__Work to be completed__
Put this sentence from the article on Toledo-area executive pay into Spanish: "Nine of the 15 men and women who led publicly traded companies in 2012 were paid more than $2.5 million."

__Text for analysis__
[Start of section]
With shares of Marathon Petroleum Corp. up 89 percent last year, and shares of Cooper Tire & Rubber Co. climbing 81 percent, 2012 was a good time to be a stockholder in Findlay’s two largest publicly traded companies.
It was even better to be their chief executive officers.
Gary Heminger, the top man at Marathon, easily retained the title of the region’s highest-paid chief executive in 2012, with a total compensation package of $20.6 million.
Roy Armes, Cooper Tire’s chief executive, was paid $6.9 million, an increase of 127 percent from 2011. His was the biggest pay bump for any CEO in northwest Ohio, and it helped push him to No. 6 on The Blade’s annual list of highest-paid chief executives.
While those two stood out, 2012 was a good year for most of the men and women who lead publicly traded companies in the greater Toledo area.
Nine of the 15 men and women who led publicly traded companies in 2012 were paid more than $2.5 million.
Most were paid more last year than they were in 2011, and some, such as Mr. Armes, were paid much more. Seven of the 15 saw their total pay package rise more than 20 percent.
Three had pay cuts and one retired midway through the year.
The Blade reviewed U.S. Securities and Exchange Commission filings for 15 publicly traded companies in the Toledo area to compile compensation data for their CEOs and other senior executives.
The figures include salary and bonuses, estimated value of stock awards and options, performance-based incentives, values of perquisites such as cars and corporate travel, and company contributions to executives’ pensions and retirement plans.
Marathon is by far the biggest company in northwest Ohio, earning $3.9 billion on revenues of $85.2 billion in 2012. So it’s only fitting that Mr. Heminger, who has led the company since it was spun off from Marathon Oil Co. in 2011, received the biggest paycheck.
Mr. Heminger’s base salary jumped to $1.25 million in 2012 from just a shade more than $1 million in 2011. He also received more than $328,000 in other miscellaneous compensation. Most of that went to a defined-contribution plan, but it also included $54,920 worth of personal travel in the company aircraft.
[End of section]
__Source material__
[Start of section]
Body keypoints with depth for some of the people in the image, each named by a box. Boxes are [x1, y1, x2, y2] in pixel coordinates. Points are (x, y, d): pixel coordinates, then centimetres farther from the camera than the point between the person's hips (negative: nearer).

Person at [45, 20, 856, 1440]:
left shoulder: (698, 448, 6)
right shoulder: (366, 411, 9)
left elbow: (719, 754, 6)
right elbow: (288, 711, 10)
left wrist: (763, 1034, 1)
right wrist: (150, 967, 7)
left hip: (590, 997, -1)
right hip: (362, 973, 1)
[End of section]
[Start of section]
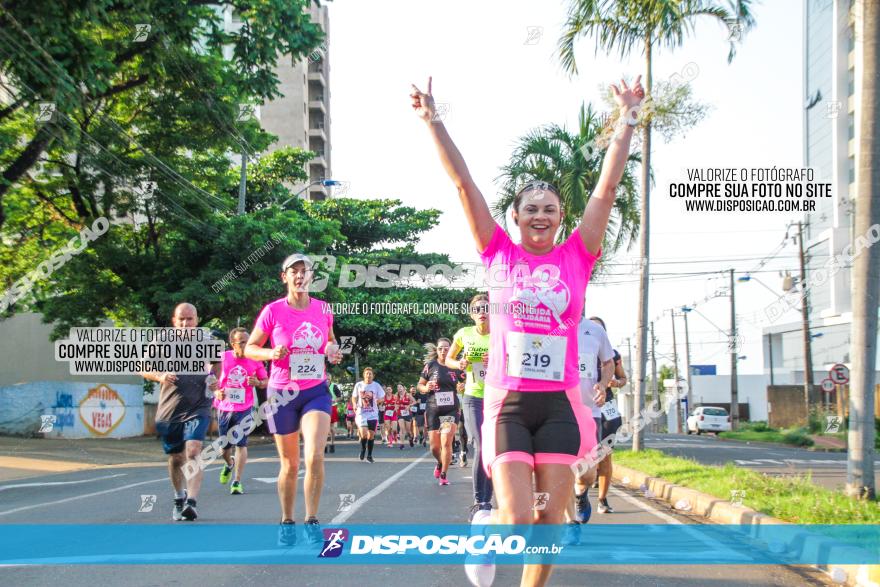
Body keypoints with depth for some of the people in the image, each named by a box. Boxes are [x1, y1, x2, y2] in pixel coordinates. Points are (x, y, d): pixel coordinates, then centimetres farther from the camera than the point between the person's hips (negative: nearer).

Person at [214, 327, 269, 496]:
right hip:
[End of section]
__Reply__
Nueve de los 15 hombres y mujeres que dirigieron empresas que cotizaban en bolsa en 2012 recibieron más de 2,5 millones de dólares.